This poignant and telling little film says all that needs to be said about our world today. Our media and our politicians scratch their heads while our mindless mobs scream hate and bile. But the reality is that whether it is small boats in the English Channel, illegal asylum seekers, Israeli death squads in Gaza, genocide, hotels hosting immigrants, Palestine Action demonstrations, wars on terror, Afghanistan, Syria, sub-tropical Africa, flag waving "patriots", hate filled social media posts.........and all the other afflictions that make up our daily diet, the reality is that no-one, no party, no nation, no person, no religion has the easy answer - nor will they have.

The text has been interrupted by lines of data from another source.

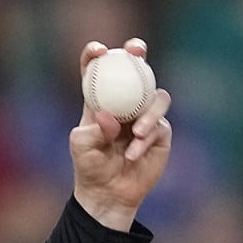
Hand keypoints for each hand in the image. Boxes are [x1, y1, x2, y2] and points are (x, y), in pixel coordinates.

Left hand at [70, 38, 172, 230]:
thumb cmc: (89, 166)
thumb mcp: (82, 147)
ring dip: (147, 112)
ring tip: (136, 133)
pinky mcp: (160, 132)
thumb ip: (93, 129)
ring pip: (155, 97)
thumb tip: (108, 115)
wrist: (109, 192)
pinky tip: (133, 152)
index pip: (97, 70)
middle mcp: (125, 102)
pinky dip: (146, 139)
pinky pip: (159, 126)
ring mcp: (145, 115)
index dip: (96, 55)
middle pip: (134, 69)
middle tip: (137, 51)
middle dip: (137, 53)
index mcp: (99, 100)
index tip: (99, 50)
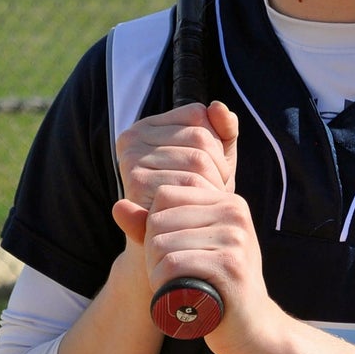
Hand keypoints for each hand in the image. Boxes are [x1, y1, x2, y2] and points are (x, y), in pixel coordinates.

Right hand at [113, 100, 238, 246]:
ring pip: (198, 159)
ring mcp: (131, 160)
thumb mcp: (215, 160)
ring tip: (206, 202)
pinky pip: (189, 182)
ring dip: (213, 184)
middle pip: (200, 137)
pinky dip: (203, 199)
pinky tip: (197, 212)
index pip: (198, 115)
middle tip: (213, 192)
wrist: (172, 246)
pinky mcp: (136, 184)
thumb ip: (223, 131)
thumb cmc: (196, 198)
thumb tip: (218, 106)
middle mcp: (133, 137)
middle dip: (218, 166)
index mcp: (148, 126)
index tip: (213, 169)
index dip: (217, 143)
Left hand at [142, 179, 279, 353]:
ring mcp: (235, 239)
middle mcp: (235, 214)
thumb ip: (155, 224)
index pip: (165, 196)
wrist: (252, 328)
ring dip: (155, 271)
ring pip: (161, 244)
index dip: (153, 226)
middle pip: (159, 220)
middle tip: (170, 274)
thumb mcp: (191, 246)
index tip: (171, 251)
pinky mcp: (229, 266)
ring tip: (172, 286)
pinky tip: (172, 295)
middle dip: (152, 251)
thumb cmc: (217, 285)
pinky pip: (172, 265)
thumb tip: (118, 206)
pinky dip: (162, 283)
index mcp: (229, 201)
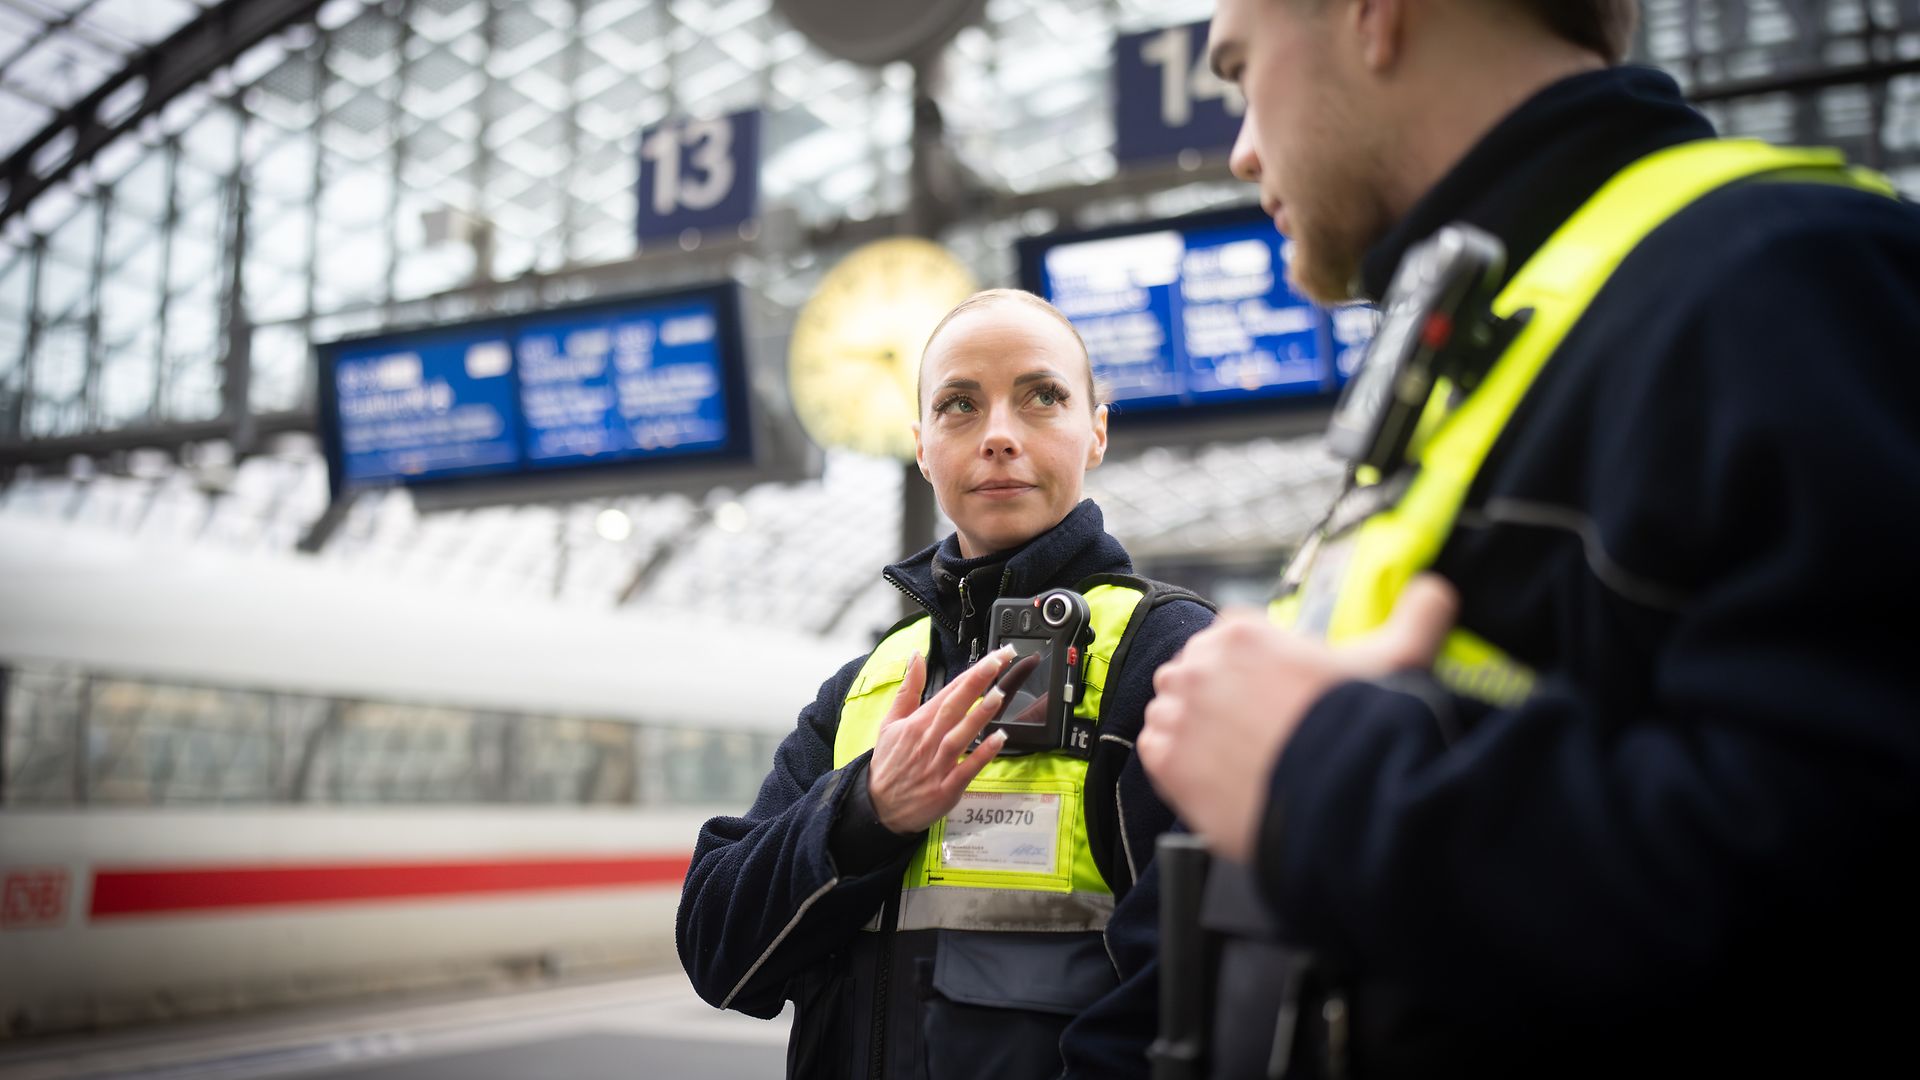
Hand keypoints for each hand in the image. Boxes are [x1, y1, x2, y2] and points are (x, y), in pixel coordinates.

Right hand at [868, 646, 1013, 833]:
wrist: (878, 808)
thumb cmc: (888, 764)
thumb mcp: (890, 723)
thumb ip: (908, 689)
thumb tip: (916, 656)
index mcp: (916, 723)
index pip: (948, 691)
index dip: (972, 672)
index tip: (994, 657)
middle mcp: (927, 740)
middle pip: (955, 706)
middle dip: (978, 681)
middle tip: (1000, 660)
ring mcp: (937, 765)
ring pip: (961, 735)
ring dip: (980, 714)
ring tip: (999, 694)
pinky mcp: (946, 788)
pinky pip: (967, 768)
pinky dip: (982, 754)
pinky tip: (999, 739)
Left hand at [1137, 574, 1459, 861]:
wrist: (1341, 802)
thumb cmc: (1365, 730)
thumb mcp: (1400, 660)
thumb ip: (1418, 616)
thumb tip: (1437, 591)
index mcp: (1244, 633)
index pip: (1230, 636)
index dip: (1254, 667)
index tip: (1274, 693)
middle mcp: (1201, 666)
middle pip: (1196, 671)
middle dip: (1220, 693)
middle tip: (1257, 728)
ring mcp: (1179, 713)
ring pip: (1172, 707)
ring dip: (1194, 725)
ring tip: (1236, 754)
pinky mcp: (1165, 760)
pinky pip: (1156, 748)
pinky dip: (1177, 760)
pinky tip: (1214, 774)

Personal perspectives on people, places, passions, and the preoccupations of an eighty something!
11 September, 2025
Streets Paved With Gold.
Rabble rousing "patriots" with their flags of St George will cry, "It was never like this in my day - the world is going to hell, send these people back where they belong". But they are wrong. When a land is wracked with war, strife, famine or worse there have always been great movements of people seeking safety, a better life, a roof over their head. Read your history books for the truth of that. The only thing that contained it was the sheer difficulty of travelling great distances; the problem was largely kept away from us in comfortable England - we are on the extreme edge of Europe and surrounded by sea; in short, a long way from anywhere!

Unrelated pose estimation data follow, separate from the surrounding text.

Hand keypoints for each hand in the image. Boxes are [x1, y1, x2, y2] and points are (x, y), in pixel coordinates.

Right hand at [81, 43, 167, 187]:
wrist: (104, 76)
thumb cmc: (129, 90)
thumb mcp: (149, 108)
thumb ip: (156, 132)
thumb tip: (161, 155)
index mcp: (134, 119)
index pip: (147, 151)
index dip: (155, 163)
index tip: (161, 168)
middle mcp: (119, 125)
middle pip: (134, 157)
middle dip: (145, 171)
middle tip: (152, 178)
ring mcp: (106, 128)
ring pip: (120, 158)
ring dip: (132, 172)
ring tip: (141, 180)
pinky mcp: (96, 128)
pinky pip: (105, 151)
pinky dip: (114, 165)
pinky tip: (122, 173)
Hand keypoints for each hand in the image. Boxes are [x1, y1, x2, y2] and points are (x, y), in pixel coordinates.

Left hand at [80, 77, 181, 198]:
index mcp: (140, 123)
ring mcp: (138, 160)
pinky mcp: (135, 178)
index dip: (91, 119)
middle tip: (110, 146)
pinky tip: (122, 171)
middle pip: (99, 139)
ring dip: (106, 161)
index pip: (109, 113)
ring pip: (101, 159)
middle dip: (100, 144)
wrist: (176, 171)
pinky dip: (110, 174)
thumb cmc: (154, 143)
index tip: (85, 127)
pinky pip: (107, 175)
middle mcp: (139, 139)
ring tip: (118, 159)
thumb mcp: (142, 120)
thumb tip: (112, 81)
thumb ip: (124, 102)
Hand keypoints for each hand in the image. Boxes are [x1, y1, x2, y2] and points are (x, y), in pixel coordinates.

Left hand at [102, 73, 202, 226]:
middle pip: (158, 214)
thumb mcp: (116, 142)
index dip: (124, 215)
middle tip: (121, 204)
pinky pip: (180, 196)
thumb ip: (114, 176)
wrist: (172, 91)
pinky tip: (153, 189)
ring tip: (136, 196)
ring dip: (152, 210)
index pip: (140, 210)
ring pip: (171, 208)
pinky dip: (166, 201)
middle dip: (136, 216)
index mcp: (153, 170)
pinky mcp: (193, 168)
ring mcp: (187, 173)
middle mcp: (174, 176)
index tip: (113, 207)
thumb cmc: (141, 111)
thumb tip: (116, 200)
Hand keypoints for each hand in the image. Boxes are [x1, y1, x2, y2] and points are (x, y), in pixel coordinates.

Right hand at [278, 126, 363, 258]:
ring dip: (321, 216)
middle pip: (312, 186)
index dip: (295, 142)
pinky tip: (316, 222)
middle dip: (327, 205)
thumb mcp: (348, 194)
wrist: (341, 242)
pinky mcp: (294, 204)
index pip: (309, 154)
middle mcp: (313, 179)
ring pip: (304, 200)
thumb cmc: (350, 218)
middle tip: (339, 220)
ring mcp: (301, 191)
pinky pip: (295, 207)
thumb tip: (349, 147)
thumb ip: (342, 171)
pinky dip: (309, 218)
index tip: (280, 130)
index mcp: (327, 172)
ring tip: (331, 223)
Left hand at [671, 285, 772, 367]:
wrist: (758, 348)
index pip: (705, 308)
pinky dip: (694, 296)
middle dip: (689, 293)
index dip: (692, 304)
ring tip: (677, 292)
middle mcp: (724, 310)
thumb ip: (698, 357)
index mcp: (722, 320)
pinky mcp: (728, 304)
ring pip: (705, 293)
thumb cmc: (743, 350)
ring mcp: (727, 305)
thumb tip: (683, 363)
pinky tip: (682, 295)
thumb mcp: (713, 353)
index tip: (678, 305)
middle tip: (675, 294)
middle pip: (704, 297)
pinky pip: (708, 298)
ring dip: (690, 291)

But today, we are a different world. Travel is easier - for everyone, not just for refugees and asylum seekers; I can buy my plane ticket to Syria and the Syrian refugee can buy his passage using a criminal gang to get him across Europe and over the Channel - but the result is the same; we can both go to places that were unthinkable in my childhood. What was once an unknowable place to visit for a holiday or a new life is now within the reach of billions. And, to add to that, our new world is now so global and interconnected that "problems" - be they national or international - cannot be simply hidden away or neatly solved by a single government policy or a more draconian law until they go away. When I was a child even France, twenty miles across the Channel, seemed another world, unknown to me - far, distant, alien, unknowable and unreachable. Now, small, starving children in the devastation of Gaza can see on a mobile phone screen the riches of nations like ours - our wealthy western secret is out in the public domain for all the world to see and then to access. The world is open to all - and the poor, the frightened, the starving, the oppressed, the displaced, and all, will want what they see - the riches and safety and the opportunities of Europe or America or other wealthy nations, "Why" they will increasingly ask and then demand "Why, can I not have a share in this". In mediaeval times Dick Whittington journeyed to London to seek his fortune believing its streets were paved with gold - and now young Afghan men, Syrian families and Somalian teenagers are the new Dick Whittingtons, all seeking streets paved with gold and lands of milk and honey. English "patriots" might not like it but that is reality. And the question becomes not "How can we stop them" because we can't; but rather "How must we respond, how must we manage this situation so that everyone benefits and finds his street paved with gold, his land of milk and honey."
Any politician or Reform Party rabble rouser, any tabloid newspaper editor or social media warrior, any jingoistic flag waving numpty who tells you that the problem is easy to solve; that they will introduce this policy or that law, they will send the immigrants back, they will sink their boats in mid-Channel and the problem will go away is lying. French writer Victor Hugo famously said over a century ago "An invasion of armies can be resisted, but not an idea whose time has come". He was not wrong; the flame has been lit, the idea has been born that in our unequal world of haves and have nots there are good, safe, rich places to live, lands of milk and honey and with that idea in mind those in pain, distress, fear, hunger or poverty will come, follow their dream, their idea - and as Hugo suggests, they cannot and will not be resisted. The only way that the boats will stop arriving on our beaches is when the starving are fed, the oppressed relieved, and the world made fairer. In other words when we, in the wealthy parts of the world, actually do something to address the morally repugnant inequalities of this world that we in the west have allowed to be created. No walls, fences, laws or policies will stop the basic human instinct to survive, to seek a better life - and when the children depicted in this video amid the destruction of Gaza, or in the heat and barren landscape of sub-tropical Africa grow they will say, we want a life like we see in London, in New York, in Milan, in Paris, in Berlin. And they will come, until we ensure that their homelands and their lives are such that they no longer look with envy at our streets paved with gold and our lands of milk and honey. That is the reality and until we and our politicians accept, understand and respond to this they will continue to come, and in ever increasing numbers.